▸ **Extracted records**:
· · · ·
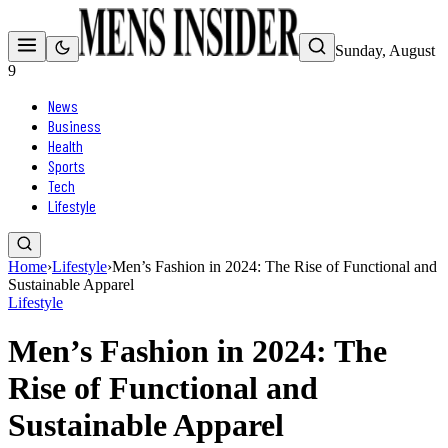
Sunday, August
9
News
Business
Health
Sports
Tech
Lifestyle
Home
›
Lifestyle
›
Men’s Fashion in 2024: The Rise of Functional and
Sustainable Apparel
Lifestyle
Men’s Fashion in 2024: The
Rise of Functional and
Sustainable Apparel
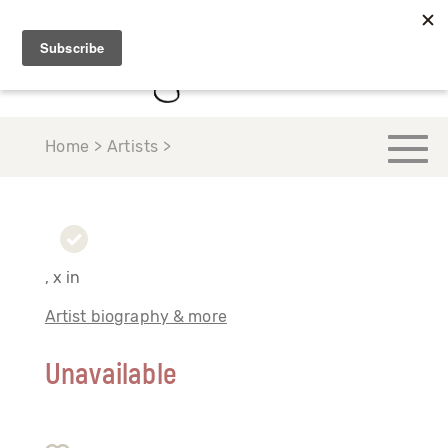
Home > Artists >
, x in
Artist biography & more
Unavailable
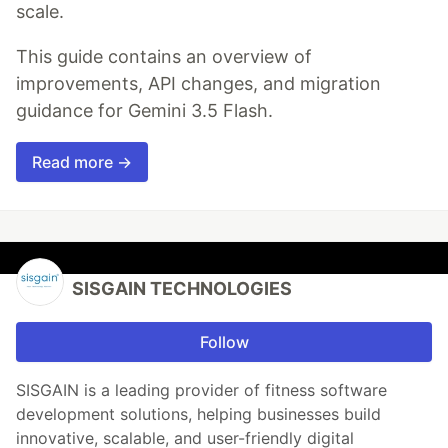
scale.
This guide contains an overview of
improvements, API changes, and migration
guidance for Gemini 3.5 Flash.
Read more →
SISGAIN TECHNOLOGIES
Follow
SISGAIN is a leading provider of fitness software
development solutions, helping businesses build
innovative, scalable, and user-friendly digital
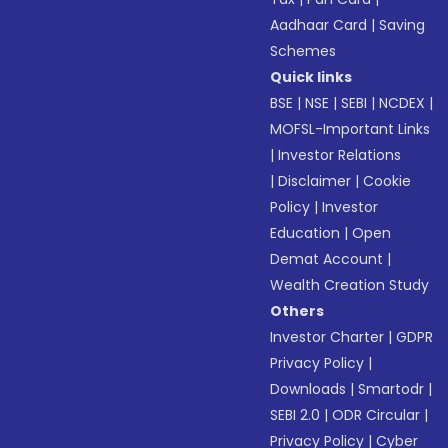
Aadhaar Card
|
Saving
Schemes
Quick links
BSE
|
NSE
|
SEBI
|
NCDEX
|
MOFSL-Important Links
|
Investor Relations
|
Disclaimer
|
Cookie
Policy
|
Investor
Education
|
Open
Demat Account
|
Wealth Creation Study
Others
Investor Charter
|
GDPR
Privacy Policy
|
Downloads
|
Smartodr
|
SEBI 2.0
|
ODR Circular
|
Privacy Policy
|
Cyber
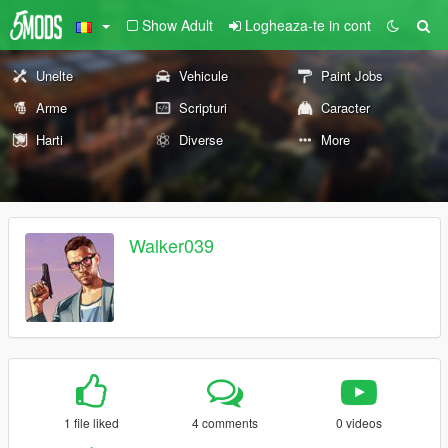
Show Adult
Logheaza-te in cont
Unelte
Vehicule
Paint Jobs
Arme
Scripturi
Caracter
Harti
Diverse
More
Walker039
1 file liked
4 comments
0 videos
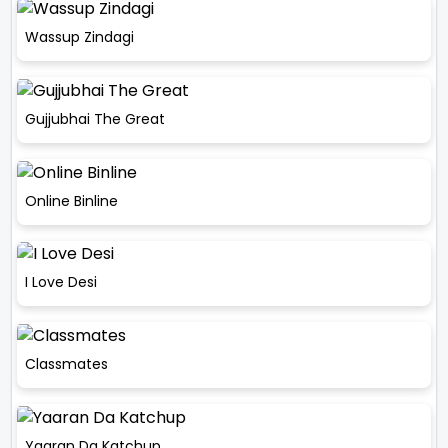
Wassup Zindagi
Gujjubhai The Great
Online Binline
I Love Desi
Classmates
Yaaran Da Katchup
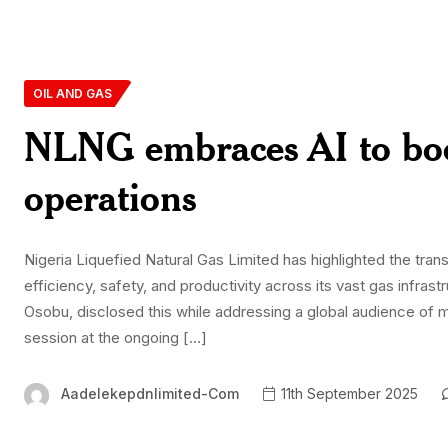
OIL AND GAS
NLNG embraces AI to boost
operations
Nigeria Liquefied Natural Gas Limited has highlighted the transf
efficiency, safety, and productivity across its vast gas infr
Osobu, disclosed this while addressing a global audience of m
session at the ongoing […]
Aadelekepdnlimited-Com
11th September 2025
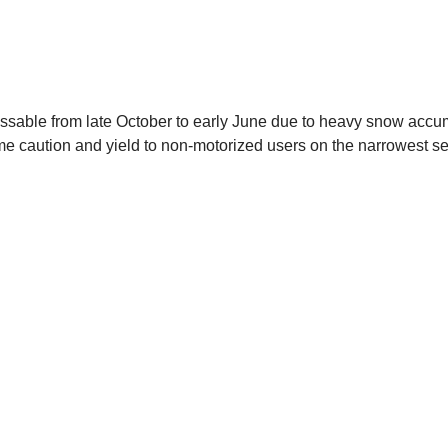
passable from late October to early June due to heavy snow accumu
me caution and yield to non-motorized users on the narrowest se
· · · ·
From the first line to the last, retype the data exactly, without images.

▸ **WRITTEN SOLUTION**:
Sunday, August
9
News
Business
Health
Sports
Tech
Lifestyle
Home
›
Lifestyle
›
Men’s Fashion in 2024: The Rise of Functional and
Sustainable Apparel
Lifestyle
Men’s Fashion in 2024: The
Rise of Functional and
Sustainable Apparel
Home > Artists >
, x in
Artist biography & more
Unavailable
scale.
This guide contains an overview of
improvements, API changes, and migration
guidance for Gemini 3.5 Flash.
Read more →
SISGAIN TECHNOLOGIES
Follow
SISGAIN is a leading provider of fitness software
development solutions, helping businesses build
innovative, scalable, and user-friendly digital
Aadhaar Card
|
Saving
Schemes
Quick links
BSE
|
NSE
|
SEBI
|
NCDEX
|
MOFSL-Important Links
|
Investor Relations
|
Disclaimer
|
Cookie
Policy
|
Investor
Education
|
Open
Demat Account
|
Wealth Creation Study
Others
Investor Charter
|
GDPR
Privacy Policy
|
Downloads
|
Smartodr
|
SEBI 2.0
|
ODR Circular
|
Privacy Policy
|
Cyber
Show Adult
Logheaza-te in cont
Unelte
Vehicule
Paint Jobs
Arme
Scripturi
Caracter
Harti
Diverse
More
Walker039
1 file liked
4 comments
0 videos
Wassup Zindagi
Gujjubhai The Great
Online Binline
I Love Desi
Classmates
Yaaran Da Katchup
OIL AND GAS
NLNG embraces AI to boost
operations
Nigeria Liquefied Natural Gas Limited has highlighted the transf
efficiency, safety, and productivity across its vast gas infr
Osobu, disclosed this while addressing a global audience of m
session at the ongoing […]
Aadelekepdnlimited-Com
11th September 2025
passable from late October to early June due to heavy snow accumu
me caution and yield to non-motorized users on the narrowest se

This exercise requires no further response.